1) After reviewing again all this info and the new draft, I could say that I feel very comfortable as this new version will be working on the top of other very powerful and water proof backends like TF. In fact i think that this is maybe the best feature, and an oportunity to let JS users to start getting really involved on NN world, without trying to reinvent the wheel.

2) I get what you are doing, but i can't get the really big picture. As i understood, you got some definitions that are on this draft. But actually you are doing this small experiments with concurrency and this computation runner.

I imagine that you have goals, and concepts you want to probe before start developing but i can't see this... I think that this should be very clear somewhere to be more progressive, or let the community be involved on this work.

Thanks again for your time and i expect that this feedback could be useful for you.

Jabher commented 7 years ago

@FrancooHM a disclaimer: API draft was defined earlier, it is partially not actual as long as we've discovered some non-resolvable problems and understood some underlying concepts. But we were not ready to release some new version of draft to implement. I think we with @cazala will be able to produce some new API soon.

It was more research work previously - trying to understand the mistakes made by all JS NN frameworks, trying to figure out how to make it extensible, fast, and simple, and this work is mostly sole - discussions were happening, but everyone was trying to do it on their own. IDK about @cazala , but I've made around 20 experimental frameworks to reject them on different stages. Rejecting them while working with OSS team is quite complicated thing, as at some moment you will say "guys, we were going wrong way, let's delete everything and move to next ideas to try".

We needed some solid ground to make everything work, and Florida (internal engine) looks like the one to use - it's dead simple, decomposable into computation module and computation graph building API, and looks like the one which fits in all of our requirements.

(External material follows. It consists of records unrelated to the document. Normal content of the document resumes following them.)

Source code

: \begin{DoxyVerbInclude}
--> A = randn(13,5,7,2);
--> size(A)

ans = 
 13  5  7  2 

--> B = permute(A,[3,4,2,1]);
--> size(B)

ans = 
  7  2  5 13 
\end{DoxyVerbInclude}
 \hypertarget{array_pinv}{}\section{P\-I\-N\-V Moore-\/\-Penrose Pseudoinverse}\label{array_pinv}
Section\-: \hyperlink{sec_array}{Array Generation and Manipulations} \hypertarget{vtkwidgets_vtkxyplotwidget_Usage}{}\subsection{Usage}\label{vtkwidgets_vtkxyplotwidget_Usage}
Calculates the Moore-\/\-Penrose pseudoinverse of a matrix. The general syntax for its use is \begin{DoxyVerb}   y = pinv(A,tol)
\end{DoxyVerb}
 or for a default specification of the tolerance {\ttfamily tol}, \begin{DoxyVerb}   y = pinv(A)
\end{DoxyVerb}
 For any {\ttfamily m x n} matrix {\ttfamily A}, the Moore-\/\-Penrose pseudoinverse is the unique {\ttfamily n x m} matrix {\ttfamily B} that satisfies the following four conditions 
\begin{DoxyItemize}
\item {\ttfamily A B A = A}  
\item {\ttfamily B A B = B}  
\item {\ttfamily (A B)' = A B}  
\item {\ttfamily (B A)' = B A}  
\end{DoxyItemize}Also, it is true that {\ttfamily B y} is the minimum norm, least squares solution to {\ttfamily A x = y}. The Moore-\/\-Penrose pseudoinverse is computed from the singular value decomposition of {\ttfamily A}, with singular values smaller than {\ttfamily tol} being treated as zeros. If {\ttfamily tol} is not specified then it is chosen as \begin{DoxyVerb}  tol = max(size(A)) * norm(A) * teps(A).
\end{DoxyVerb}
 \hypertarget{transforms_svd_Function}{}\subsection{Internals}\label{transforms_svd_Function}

About Florida, one more time - at the moment of design we were looking mostly at Keras, which is (or least looking like) a high-quality piece of code. And it was achieved mostly because they've decomposed from computations, which are stored in Theano and TF. So only sane way to implement good JS framework for that was building some analog of TF, which is computation runner in its core. That's why florida was implemented. It is made strictly with API draft, and every code part is checked in mind for compatibility with higher-level APIs to be provided later.